Please rename "myFeature" to "slabFeature" in the records from their start through the line holding "Q0 = qSketchRegion(id", inclusive, and return those lines with everything else unchanged.

▶ Rows from a dataset

◇ ◇ ◇ ◇ ◇ ◇ ◇

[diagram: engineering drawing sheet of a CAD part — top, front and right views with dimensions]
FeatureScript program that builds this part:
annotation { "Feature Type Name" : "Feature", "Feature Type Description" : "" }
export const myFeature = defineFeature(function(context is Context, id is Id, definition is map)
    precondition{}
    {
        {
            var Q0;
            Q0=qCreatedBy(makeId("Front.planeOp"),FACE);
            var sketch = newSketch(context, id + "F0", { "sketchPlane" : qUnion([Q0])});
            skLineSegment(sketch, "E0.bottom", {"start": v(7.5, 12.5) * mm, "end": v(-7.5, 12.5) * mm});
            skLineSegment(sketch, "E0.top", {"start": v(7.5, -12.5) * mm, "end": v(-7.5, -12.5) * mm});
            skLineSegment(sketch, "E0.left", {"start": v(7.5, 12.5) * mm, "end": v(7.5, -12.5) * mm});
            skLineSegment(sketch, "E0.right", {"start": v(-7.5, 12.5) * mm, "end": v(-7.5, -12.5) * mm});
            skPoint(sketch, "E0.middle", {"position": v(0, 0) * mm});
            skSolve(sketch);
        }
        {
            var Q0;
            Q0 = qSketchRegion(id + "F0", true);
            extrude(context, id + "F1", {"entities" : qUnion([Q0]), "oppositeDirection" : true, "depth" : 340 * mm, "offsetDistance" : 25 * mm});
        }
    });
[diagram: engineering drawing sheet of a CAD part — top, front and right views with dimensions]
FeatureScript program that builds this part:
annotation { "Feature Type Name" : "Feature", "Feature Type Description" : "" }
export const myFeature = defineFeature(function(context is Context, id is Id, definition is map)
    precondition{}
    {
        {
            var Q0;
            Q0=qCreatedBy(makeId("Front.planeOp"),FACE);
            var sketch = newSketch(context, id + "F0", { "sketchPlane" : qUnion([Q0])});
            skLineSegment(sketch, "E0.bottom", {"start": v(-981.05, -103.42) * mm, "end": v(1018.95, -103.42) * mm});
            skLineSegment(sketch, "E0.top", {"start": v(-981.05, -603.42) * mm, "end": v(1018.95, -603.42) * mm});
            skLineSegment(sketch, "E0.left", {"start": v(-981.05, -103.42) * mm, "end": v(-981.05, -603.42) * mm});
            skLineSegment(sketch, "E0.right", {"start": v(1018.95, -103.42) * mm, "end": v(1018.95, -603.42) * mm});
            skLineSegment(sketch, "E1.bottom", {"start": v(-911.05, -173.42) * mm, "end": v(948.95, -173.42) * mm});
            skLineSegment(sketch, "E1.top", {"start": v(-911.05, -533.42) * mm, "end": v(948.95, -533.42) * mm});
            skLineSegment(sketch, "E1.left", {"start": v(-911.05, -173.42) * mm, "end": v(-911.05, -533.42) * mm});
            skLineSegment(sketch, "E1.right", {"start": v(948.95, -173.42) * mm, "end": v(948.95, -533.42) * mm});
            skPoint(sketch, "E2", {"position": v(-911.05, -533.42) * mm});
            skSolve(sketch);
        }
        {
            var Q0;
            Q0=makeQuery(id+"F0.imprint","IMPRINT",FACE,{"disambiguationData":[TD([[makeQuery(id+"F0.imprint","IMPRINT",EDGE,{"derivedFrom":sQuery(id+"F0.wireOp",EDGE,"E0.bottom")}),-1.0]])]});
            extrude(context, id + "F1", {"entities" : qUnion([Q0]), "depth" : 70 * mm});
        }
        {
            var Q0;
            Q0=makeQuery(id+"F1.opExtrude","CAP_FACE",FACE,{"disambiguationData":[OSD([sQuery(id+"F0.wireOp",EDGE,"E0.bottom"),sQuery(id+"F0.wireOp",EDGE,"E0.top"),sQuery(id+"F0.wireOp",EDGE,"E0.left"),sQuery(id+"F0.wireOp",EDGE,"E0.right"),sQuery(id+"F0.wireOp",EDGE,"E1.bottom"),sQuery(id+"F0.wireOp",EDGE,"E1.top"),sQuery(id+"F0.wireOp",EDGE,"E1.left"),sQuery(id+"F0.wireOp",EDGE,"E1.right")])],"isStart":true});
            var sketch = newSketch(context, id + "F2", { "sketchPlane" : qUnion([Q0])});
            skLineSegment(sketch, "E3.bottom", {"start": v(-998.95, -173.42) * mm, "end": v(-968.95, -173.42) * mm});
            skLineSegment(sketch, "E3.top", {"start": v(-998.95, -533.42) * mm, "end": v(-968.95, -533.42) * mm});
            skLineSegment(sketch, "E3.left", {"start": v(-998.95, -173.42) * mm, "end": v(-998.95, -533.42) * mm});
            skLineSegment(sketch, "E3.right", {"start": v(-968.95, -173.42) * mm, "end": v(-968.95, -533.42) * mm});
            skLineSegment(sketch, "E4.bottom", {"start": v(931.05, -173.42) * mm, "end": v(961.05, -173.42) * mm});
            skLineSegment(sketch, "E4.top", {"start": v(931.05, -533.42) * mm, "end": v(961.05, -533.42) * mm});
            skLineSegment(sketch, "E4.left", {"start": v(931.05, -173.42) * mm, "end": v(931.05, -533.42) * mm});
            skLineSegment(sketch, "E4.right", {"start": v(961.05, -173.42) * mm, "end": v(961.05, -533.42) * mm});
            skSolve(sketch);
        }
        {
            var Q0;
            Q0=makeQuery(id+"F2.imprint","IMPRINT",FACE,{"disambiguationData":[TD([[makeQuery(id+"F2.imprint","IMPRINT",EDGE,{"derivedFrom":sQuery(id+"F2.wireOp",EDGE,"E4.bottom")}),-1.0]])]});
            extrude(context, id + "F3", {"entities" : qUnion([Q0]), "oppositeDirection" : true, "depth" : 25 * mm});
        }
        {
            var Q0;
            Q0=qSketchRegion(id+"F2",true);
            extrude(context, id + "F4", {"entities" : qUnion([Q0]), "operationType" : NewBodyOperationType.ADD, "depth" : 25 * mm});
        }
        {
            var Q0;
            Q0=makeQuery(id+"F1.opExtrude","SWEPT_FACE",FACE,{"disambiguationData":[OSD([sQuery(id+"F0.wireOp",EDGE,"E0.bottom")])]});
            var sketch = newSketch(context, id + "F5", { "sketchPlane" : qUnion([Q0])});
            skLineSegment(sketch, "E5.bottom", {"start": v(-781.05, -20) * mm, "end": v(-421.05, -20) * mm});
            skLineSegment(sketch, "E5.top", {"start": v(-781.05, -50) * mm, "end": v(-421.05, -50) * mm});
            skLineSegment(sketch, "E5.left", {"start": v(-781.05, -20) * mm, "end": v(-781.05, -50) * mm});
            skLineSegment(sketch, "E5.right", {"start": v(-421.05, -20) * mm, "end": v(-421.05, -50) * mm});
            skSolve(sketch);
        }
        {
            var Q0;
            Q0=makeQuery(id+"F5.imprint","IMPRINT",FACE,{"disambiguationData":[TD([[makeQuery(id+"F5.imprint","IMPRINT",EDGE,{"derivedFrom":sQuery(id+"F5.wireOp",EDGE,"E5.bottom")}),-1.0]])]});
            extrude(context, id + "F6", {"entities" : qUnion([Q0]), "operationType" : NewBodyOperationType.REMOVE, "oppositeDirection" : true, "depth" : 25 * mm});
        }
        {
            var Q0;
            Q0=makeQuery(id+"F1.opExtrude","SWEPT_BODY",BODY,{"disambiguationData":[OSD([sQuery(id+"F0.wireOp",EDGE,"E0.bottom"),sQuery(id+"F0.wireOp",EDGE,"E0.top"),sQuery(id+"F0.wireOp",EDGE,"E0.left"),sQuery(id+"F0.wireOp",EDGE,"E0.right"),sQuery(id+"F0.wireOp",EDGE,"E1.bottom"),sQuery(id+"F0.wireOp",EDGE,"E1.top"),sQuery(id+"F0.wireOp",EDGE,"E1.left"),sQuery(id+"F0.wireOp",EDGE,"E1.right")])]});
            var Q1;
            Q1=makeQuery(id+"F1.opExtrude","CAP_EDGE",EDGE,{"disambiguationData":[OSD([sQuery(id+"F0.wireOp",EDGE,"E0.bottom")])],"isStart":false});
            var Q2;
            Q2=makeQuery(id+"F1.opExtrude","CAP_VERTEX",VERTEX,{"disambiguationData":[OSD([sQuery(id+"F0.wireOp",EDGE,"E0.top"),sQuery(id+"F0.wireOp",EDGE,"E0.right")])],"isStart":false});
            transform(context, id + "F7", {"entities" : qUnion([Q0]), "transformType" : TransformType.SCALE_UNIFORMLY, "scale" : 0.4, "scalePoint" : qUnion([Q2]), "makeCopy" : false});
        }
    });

◇ ◇ ◇ ◇ ◇ ◇ ◇

▶ TASK RESULT
[diagram: engineering drawing sheet of a CAD part — top, front and right views with dimensions]
FeatureScript program that builds this part:
annotation { "Feature Type Name" : "Feature", "Feature Type Description" : "" }
export const slabFeature = defineFeature(function(context is Context, id is Id, definition is map)
    precondition{}
    {
        {
            var Q0;
            Q0=qCreatedBy(makeId("Front.planeOp"),FACE);
            var sketch = newSketch(context, id + "F0", { "sketchPlane" : qUnion([Q0])});
            skLineSegment(sketch, "E0.bottom", {"start": v(7.5, 12.5) * mm, "end": v(-7.5, 12.5) * mm});
            skLineSegment(sketch, "E0.top", {"start": v(7.5, -12.5) * mm, "end": v(-7.5, -12.5) * mm});
            skLineSegment(sketch, "E0.left", {"start": v(7.5, 12.5) * mm, "end": v(7.5, -12.5) * mm});
            skLineSegment(sketch, "E0.right", {"start": v(-7.5, 12.5) * mm, "end": v(-7.5, -12.5) * mm});
            skPoint(sketch, "E0.middle", {"position": v(0, 0) * mm});
            skSolve(sketch);
        }
        {
            var Q0;
            Q0 = qSketchRegion(id + "F0", true);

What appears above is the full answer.